С растерянным взглядом Иван повернулся к Богдану.
— Не дергайся ты! Я знаю, что нужно делать. Помалкивай, — шептал Богдан, на самом деле не зная, как поступить. Вторые номера наверняка свяжут. Упекут в карцер или станут пороть перед строем, чтоб выдали «покушавшегося». Если погонят в тюрьму, все в порядке. Дело выйдет. Там никто не признается. Тогда оставшиеся забастовкой потребуют их освобождения. Но если их начнут пороть перед строем всех шести рот, он бросится на Глишича, стянет с кобылы, сорвет эполеты: «Ты, офицерская сволочь, королевский холуй! Сабельник, палач буржуйский. Ты швабов бей, а не сербских студентов и добровольцев!» Потом увести батальон в казарму, построить баррикады. Произнести речь и выбрать-штаб восставших студентов. Потребовать, чтобы сам Пашич приехал для переговоров.
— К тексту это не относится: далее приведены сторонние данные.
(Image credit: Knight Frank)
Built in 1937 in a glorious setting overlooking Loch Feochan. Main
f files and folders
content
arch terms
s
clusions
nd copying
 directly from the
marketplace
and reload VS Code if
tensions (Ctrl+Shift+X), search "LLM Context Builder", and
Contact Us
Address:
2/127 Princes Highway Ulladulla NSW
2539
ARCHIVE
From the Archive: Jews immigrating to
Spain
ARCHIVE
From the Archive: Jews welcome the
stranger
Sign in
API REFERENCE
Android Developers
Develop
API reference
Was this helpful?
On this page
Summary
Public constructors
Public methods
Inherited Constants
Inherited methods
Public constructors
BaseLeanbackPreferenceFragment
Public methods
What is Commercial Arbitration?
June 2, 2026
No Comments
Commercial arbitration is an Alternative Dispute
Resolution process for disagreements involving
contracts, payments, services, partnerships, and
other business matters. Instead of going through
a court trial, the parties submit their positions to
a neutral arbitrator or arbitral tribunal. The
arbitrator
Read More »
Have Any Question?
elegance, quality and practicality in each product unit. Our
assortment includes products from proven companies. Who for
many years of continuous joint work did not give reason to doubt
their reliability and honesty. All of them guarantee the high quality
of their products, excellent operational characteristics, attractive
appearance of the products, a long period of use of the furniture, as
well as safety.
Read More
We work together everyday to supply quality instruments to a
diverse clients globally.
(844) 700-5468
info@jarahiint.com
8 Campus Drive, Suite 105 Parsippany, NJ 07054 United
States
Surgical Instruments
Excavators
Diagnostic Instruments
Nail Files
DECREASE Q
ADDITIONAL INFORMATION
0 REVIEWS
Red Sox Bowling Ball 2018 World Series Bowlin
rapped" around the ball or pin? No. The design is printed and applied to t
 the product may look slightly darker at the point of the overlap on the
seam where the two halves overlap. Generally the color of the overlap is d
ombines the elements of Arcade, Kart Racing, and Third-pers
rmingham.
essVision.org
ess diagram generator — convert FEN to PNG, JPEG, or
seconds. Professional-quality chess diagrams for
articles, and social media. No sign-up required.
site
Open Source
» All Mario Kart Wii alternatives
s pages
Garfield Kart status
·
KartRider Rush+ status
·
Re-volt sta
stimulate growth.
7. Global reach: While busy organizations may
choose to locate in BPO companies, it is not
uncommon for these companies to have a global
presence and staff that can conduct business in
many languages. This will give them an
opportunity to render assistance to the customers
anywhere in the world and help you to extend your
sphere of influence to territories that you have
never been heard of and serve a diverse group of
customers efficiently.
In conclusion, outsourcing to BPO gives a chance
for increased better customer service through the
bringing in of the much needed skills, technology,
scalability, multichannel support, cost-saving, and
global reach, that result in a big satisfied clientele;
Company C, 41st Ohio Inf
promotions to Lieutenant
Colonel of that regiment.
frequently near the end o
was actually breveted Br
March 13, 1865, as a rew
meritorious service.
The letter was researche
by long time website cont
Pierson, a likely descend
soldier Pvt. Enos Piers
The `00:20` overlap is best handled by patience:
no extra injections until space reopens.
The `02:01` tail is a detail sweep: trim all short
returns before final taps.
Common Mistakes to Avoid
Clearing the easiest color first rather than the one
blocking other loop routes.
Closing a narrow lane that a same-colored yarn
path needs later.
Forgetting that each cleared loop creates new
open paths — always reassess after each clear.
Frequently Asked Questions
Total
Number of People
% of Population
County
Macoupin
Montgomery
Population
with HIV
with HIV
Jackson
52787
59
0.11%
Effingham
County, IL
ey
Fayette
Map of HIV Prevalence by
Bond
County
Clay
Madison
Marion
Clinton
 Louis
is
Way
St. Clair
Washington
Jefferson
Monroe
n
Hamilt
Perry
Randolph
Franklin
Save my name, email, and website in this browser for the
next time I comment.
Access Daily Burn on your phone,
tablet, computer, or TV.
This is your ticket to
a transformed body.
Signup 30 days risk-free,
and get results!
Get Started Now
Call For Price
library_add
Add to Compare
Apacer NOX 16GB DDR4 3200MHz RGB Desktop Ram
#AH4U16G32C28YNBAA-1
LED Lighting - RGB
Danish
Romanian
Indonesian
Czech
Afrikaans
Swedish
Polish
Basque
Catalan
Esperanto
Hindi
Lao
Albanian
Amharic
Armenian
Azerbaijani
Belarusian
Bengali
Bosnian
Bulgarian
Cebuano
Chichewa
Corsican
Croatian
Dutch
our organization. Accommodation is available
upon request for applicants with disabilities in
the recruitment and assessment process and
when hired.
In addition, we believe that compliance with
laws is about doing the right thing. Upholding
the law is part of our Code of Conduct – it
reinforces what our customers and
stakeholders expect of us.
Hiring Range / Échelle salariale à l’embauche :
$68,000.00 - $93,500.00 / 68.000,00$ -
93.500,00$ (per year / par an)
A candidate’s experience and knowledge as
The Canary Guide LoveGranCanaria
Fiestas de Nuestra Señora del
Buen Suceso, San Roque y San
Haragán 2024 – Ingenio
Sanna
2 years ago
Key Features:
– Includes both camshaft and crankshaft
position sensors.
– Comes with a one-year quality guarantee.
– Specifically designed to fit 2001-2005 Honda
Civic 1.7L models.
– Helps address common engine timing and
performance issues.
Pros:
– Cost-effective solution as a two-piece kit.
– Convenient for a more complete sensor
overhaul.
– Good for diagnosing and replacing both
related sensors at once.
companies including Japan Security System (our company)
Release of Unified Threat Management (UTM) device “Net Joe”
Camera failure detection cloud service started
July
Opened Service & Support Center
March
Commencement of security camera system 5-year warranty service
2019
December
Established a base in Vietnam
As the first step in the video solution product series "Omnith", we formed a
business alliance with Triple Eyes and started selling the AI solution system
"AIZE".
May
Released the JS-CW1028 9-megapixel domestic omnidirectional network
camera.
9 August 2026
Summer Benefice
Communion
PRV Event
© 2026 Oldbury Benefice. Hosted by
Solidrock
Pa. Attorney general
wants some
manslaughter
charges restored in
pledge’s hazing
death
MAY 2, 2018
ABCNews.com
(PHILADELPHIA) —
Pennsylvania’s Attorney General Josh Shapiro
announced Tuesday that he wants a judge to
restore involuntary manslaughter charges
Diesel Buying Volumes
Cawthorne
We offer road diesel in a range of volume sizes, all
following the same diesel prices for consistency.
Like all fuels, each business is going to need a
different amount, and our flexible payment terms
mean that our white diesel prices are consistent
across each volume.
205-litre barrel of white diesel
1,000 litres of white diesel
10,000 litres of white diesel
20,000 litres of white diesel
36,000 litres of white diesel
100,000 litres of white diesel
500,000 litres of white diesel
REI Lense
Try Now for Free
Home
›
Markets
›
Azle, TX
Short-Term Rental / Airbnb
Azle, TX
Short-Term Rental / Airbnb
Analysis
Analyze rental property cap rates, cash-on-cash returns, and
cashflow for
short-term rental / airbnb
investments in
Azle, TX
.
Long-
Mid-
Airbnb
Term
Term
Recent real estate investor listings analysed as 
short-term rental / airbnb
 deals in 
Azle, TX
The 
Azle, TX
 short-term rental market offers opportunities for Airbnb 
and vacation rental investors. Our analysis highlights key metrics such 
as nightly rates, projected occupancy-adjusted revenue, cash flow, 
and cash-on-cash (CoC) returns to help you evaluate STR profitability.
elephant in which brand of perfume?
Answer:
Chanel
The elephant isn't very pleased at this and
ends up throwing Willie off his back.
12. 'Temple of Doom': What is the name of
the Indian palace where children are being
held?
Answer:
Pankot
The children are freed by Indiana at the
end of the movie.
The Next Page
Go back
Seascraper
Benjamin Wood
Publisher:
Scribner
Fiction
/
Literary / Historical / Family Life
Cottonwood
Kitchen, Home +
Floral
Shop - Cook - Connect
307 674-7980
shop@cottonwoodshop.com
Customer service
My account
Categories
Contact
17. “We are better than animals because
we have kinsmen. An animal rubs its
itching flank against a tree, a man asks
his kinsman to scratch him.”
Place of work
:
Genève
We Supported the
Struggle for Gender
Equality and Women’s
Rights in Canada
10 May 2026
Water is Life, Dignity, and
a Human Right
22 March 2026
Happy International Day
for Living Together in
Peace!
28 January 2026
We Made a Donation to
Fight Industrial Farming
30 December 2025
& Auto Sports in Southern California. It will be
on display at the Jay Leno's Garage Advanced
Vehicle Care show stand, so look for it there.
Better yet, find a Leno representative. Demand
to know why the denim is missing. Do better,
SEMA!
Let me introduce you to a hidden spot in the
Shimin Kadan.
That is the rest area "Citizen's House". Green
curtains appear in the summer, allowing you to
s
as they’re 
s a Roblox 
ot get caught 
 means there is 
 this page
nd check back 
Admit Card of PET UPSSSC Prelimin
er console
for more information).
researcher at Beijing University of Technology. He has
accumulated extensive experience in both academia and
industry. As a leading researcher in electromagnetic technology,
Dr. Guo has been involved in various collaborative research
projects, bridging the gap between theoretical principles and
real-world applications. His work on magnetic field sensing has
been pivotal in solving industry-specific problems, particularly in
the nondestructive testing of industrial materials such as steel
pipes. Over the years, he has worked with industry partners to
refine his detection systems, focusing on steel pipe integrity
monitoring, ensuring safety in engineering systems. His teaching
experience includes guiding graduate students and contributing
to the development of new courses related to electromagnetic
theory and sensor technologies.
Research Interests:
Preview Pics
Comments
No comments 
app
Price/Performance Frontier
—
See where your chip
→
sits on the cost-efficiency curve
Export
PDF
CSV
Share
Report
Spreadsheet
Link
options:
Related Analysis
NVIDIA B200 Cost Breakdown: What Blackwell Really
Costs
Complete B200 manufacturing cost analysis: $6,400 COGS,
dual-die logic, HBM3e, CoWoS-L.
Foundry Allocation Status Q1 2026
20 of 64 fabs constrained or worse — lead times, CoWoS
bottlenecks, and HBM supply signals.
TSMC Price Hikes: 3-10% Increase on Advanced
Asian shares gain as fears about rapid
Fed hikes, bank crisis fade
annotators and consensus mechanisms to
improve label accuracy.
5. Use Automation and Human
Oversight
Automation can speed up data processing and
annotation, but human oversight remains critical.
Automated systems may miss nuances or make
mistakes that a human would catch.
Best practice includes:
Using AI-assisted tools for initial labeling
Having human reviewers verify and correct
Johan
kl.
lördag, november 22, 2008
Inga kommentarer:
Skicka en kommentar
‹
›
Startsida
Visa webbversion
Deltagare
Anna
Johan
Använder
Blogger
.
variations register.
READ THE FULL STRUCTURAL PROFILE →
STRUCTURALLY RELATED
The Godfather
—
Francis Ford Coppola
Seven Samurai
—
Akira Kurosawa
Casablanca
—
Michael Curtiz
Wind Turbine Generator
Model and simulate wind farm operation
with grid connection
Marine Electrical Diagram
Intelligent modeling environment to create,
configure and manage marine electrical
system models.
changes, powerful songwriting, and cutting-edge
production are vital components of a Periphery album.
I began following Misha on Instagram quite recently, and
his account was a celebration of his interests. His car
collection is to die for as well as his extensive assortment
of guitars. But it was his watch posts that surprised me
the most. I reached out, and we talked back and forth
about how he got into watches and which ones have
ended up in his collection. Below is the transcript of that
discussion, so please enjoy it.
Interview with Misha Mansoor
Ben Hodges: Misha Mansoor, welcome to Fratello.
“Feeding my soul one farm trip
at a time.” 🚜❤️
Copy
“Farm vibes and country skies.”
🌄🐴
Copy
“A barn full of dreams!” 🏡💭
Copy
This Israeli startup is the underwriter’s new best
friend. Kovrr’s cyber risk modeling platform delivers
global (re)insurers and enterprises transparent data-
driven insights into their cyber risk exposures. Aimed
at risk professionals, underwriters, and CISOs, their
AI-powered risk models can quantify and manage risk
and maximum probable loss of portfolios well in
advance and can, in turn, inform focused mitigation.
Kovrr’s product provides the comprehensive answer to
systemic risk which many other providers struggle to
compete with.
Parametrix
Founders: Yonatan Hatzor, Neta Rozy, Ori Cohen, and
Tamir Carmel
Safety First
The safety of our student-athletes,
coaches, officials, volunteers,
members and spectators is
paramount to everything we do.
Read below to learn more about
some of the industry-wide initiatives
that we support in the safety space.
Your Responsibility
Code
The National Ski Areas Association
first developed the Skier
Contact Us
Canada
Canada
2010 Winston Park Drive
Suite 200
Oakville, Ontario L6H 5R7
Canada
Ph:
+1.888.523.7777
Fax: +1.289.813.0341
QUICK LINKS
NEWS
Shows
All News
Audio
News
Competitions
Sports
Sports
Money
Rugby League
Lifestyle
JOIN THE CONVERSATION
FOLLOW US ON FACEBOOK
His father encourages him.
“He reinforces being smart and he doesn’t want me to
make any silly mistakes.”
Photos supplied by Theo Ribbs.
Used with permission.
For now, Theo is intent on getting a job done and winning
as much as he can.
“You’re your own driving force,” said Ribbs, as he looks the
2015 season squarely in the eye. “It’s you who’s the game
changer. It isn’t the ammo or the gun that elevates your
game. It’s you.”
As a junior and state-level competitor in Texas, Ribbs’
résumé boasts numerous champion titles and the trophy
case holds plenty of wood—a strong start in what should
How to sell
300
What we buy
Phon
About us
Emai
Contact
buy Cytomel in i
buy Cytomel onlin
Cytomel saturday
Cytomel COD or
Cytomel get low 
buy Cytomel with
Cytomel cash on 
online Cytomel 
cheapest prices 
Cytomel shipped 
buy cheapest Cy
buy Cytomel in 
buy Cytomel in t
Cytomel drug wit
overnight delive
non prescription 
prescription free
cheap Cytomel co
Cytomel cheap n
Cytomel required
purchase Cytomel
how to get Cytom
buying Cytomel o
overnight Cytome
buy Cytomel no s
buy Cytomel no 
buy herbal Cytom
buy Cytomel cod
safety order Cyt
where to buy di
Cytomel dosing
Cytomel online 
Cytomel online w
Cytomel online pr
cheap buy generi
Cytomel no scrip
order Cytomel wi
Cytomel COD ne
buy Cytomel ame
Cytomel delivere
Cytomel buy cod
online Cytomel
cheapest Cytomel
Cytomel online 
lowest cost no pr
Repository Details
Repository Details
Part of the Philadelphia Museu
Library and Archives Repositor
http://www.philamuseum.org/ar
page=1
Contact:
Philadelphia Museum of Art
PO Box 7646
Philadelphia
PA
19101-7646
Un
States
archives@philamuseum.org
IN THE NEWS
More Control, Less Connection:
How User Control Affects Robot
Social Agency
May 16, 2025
Не соглашаться на переговоры с военными властями. Выдвинуть антимилитаристские и патриотические лозунги.
— Связать этих взбунтовавшихся скотов! По двое, — глухо распорядился Глишич; кобыла его грызла удила и мотала головой.
Как сообщить общественности о бунте? В первую очередь депутатам-социалистам, соображал Богдан, с ненавистью глядя на Глишича, милитариста, бандита, националистического дурака, буржуйского палача, усы бы ему выдрать.
— Унтер-офицеры, вперед! Вывести изменников на гласис и расстрелять взбунтовавшихся преступников! Чего глаза вытаращили? Выполняйте приказ! Шагом марш!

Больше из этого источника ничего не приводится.